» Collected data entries
══════════════════════════════

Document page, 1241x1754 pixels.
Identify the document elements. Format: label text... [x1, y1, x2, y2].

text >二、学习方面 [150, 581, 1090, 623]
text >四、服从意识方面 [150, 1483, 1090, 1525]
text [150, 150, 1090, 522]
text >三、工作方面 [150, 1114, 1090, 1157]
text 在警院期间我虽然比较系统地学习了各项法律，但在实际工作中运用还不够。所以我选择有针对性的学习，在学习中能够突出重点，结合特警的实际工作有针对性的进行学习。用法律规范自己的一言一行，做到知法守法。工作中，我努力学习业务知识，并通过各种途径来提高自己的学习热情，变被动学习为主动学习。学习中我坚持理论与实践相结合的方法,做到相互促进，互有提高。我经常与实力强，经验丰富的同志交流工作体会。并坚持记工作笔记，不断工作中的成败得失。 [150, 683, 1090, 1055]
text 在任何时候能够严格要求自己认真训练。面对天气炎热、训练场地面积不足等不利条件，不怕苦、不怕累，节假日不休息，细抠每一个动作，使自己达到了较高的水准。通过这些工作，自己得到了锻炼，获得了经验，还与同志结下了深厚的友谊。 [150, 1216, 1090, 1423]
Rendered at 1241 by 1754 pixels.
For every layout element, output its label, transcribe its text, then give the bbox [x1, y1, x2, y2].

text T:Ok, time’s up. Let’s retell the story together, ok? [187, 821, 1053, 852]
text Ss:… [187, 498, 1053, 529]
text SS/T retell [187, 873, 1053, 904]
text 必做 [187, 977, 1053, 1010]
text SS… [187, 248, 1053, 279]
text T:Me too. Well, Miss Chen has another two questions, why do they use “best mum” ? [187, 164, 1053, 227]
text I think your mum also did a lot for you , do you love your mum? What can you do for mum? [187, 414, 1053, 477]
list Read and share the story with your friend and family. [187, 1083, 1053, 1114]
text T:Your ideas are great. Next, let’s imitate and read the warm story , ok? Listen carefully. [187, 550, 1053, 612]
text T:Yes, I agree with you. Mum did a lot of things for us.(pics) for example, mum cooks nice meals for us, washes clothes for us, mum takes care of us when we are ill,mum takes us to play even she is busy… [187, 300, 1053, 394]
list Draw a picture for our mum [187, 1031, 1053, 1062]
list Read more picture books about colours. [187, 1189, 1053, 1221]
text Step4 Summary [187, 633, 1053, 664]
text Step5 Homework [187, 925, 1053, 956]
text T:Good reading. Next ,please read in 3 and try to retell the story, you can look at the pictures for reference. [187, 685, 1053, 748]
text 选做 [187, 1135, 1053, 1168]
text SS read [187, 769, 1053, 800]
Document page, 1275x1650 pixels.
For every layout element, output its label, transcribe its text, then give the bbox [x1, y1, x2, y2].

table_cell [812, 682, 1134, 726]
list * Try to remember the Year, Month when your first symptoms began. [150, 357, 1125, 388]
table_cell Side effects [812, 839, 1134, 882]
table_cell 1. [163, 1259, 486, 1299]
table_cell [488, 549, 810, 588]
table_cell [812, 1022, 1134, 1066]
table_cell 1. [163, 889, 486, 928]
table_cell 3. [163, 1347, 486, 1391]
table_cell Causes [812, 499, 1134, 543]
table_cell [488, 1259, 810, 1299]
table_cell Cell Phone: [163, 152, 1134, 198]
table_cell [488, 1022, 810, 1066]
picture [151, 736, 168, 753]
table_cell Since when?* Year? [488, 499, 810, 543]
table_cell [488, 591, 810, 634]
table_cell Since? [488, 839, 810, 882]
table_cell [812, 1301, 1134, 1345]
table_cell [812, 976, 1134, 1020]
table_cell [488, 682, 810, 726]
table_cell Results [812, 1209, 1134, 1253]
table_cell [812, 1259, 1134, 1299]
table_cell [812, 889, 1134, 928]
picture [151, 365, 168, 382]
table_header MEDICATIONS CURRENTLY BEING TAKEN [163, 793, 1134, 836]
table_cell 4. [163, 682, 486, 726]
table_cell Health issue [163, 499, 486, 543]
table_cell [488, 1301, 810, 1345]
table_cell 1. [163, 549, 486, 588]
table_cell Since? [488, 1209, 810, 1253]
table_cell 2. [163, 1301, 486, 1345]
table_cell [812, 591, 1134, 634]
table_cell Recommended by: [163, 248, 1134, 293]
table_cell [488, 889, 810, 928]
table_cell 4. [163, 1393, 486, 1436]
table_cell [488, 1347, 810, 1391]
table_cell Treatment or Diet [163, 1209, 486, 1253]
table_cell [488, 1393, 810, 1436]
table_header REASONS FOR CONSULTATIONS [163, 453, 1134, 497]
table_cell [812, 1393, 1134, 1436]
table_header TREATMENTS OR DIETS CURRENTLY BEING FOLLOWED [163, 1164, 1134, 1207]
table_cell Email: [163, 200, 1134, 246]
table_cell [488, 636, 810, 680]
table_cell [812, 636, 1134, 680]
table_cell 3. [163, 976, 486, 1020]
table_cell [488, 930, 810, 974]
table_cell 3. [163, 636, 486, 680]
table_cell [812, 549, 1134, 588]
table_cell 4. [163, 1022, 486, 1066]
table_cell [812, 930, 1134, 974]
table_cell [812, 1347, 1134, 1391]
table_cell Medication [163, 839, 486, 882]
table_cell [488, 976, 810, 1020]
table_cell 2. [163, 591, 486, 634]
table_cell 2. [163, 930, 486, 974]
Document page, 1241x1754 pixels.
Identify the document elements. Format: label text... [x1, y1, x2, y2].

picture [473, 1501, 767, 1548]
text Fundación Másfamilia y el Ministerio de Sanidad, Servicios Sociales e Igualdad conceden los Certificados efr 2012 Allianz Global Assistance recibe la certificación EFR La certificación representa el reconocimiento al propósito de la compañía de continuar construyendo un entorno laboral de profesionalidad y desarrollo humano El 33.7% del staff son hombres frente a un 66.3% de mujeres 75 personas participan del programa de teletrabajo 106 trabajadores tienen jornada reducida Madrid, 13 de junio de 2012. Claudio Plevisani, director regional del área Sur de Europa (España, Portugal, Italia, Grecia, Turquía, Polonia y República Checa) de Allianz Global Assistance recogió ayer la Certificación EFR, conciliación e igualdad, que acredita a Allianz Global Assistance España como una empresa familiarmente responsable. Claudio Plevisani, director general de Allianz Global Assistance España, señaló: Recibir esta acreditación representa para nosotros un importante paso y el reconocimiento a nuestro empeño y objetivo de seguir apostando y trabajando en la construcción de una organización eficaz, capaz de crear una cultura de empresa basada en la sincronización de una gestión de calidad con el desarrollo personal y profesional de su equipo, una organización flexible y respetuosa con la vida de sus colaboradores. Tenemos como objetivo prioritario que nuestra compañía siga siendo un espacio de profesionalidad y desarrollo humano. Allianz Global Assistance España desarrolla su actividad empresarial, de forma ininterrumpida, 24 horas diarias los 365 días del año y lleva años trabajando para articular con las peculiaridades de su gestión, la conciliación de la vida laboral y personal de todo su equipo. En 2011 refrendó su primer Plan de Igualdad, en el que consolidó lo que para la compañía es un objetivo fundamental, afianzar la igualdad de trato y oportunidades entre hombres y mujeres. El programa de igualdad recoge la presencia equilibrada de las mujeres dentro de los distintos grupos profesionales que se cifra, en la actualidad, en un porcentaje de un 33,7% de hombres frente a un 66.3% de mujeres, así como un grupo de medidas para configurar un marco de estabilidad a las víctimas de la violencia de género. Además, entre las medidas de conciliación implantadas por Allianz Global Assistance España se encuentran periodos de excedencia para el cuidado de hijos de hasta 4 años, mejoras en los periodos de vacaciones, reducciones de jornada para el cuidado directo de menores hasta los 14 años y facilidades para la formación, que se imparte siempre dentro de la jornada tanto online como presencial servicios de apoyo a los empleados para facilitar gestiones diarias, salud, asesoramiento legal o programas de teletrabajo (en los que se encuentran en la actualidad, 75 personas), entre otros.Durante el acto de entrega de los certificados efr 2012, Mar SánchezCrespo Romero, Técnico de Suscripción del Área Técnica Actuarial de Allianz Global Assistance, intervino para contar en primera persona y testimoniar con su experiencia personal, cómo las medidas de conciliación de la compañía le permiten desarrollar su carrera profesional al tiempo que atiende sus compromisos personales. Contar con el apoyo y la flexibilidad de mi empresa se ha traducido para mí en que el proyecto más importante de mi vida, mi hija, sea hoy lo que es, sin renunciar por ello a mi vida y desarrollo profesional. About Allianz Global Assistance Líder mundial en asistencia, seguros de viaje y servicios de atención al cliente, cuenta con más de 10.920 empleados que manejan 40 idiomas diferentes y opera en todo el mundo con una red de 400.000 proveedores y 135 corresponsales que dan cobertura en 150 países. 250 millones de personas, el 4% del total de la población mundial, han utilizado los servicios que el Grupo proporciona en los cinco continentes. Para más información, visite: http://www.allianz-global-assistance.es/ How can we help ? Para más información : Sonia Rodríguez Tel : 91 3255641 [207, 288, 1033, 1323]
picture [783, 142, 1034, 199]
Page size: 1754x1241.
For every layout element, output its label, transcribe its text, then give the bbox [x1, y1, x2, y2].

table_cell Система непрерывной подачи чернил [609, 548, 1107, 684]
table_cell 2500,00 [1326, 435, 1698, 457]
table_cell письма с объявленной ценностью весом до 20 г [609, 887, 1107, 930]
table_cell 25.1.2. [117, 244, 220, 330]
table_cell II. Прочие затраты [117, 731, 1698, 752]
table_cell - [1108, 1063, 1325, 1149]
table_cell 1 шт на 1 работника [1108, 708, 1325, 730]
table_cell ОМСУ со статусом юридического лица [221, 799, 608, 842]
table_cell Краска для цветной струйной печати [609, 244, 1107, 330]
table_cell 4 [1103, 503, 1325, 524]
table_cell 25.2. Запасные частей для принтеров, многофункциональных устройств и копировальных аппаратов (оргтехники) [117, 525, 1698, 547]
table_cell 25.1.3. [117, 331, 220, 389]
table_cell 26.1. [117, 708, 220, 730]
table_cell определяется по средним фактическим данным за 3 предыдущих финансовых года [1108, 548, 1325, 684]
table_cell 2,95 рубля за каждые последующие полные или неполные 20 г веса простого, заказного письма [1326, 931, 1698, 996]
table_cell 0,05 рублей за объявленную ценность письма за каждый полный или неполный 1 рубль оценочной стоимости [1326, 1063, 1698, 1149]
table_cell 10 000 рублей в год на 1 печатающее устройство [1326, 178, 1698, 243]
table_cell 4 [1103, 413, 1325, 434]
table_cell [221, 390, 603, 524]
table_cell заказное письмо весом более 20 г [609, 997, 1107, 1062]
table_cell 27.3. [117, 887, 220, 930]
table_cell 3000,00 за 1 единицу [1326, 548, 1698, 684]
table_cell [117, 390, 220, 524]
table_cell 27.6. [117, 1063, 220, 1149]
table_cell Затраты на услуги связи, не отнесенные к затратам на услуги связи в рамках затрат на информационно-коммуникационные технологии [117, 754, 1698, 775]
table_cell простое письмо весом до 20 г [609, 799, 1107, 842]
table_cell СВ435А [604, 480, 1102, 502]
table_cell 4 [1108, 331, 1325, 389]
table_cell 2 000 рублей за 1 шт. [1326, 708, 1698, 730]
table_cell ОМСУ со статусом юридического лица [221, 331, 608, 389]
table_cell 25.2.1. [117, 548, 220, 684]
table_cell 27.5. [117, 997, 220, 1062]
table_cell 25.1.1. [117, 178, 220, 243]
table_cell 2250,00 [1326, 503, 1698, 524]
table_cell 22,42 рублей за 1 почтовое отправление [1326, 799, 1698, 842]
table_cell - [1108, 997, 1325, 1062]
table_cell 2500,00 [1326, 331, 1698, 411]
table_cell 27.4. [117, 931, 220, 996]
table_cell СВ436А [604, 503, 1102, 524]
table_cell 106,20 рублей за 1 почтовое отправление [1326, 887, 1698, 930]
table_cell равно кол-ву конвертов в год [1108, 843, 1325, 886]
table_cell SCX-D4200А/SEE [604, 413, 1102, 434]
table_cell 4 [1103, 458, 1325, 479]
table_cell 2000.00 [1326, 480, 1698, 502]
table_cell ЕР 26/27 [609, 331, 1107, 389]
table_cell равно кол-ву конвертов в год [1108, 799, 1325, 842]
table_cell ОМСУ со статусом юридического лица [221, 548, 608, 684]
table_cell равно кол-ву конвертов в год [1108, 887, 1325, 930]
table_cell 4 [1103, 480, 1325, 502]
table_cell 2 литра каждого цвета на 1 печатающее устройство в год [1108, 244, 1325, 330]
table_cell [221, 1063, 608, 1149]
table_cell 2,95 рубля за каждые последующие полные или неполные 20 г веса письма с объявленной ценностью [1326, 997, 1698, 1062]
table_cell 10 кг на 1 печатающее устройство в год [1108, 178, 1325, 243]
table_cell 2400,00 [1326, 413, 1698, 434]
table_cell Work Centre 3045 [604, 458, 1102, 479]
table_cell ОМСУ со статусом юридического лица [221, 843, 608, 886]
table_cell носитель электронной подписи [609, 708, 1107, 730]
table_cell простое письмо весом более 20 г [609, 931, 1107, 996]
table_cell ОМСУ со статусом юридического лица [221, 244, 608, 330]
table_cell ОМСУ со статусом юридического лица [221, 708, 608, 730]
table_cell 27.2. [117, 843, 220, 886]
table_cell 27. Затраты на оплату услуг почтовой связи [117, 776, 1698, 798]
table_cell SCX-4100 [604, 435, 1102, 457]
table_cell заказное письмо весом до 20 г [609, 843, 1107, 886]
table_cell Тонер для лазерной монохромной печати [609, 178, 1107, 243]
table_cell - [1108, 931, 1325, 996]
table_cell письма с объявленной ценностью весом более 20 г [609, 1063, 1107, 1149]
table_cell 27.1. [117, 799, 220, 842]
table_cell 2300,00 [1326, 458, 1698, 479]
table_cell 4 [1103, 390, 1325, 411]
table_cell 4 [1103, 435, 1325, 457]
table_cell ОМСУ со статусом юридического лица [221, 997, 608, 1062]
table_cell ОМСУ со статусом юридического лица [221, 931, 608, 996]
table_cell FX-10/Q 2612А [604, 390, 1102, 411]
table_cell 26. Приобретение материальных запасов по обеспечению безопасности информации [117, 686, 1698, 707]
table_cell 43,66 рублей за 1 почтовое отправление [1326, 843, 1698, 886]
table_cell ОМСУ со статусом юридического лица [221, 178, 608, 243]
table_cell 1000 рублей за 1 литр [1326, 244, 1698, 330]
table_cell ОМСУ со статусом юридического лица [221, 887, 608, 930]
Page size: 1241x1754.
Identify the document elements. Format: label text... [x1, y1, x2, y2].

══════════════════════════════

» JOB
Beginning at the first line of the data above, retype each line until you reach the line containing "Rendered at 1241 by 1754 pixels.", and include that one too. Add nothing else.

» EXERCISE ANSWER
Document page, 1241x1754 pixels.
Identify the document elements. Format: label text... [x1, y1, x2, y2].

text >二、学习方面 [150, 581, 1090, 623]
text >四、服从意识方面 [150, 1483, 1090, 1525]
text [150, 150, 1090, 522]
text >三、工作方面 [150, 1114, 1090, 1157]
text 在警院期间我虽然比较系统地学习了各项法律，但在实际工作中运用还不够。所以我选择有针对性的学习，在学习中能够突出重点，结合特警的实际工作有针对性的进行学习。用法律规范自己的一言一行，做到知法守法。工作中，我努力学习业务知识，并通过各种途径来提高自己的学习热情，变被动学习为主动学习。学习中我坚持理论与实践相结合的方法,做到相互促进，互有提高。我经常与实力强，经验丰富的同志交流工作体会。并坚持记工作笔记，不断工作中的成败得失。 [150, 683, 1090, 1055]
text 在任何时候能够严格要求自己认真训练。面对天气炎热、训练场地面积不足等不利条件，不怕苦、不怕累，节假日不休息，细抠每一个动作，使自己达到了较高的水准。通过这些工作，自己得到了锻炼，获得了经验，还与同志结下了深厚的友谊。 [150, 1216, 1090, 1423]
Rendered at 1241 by 1754 pixels.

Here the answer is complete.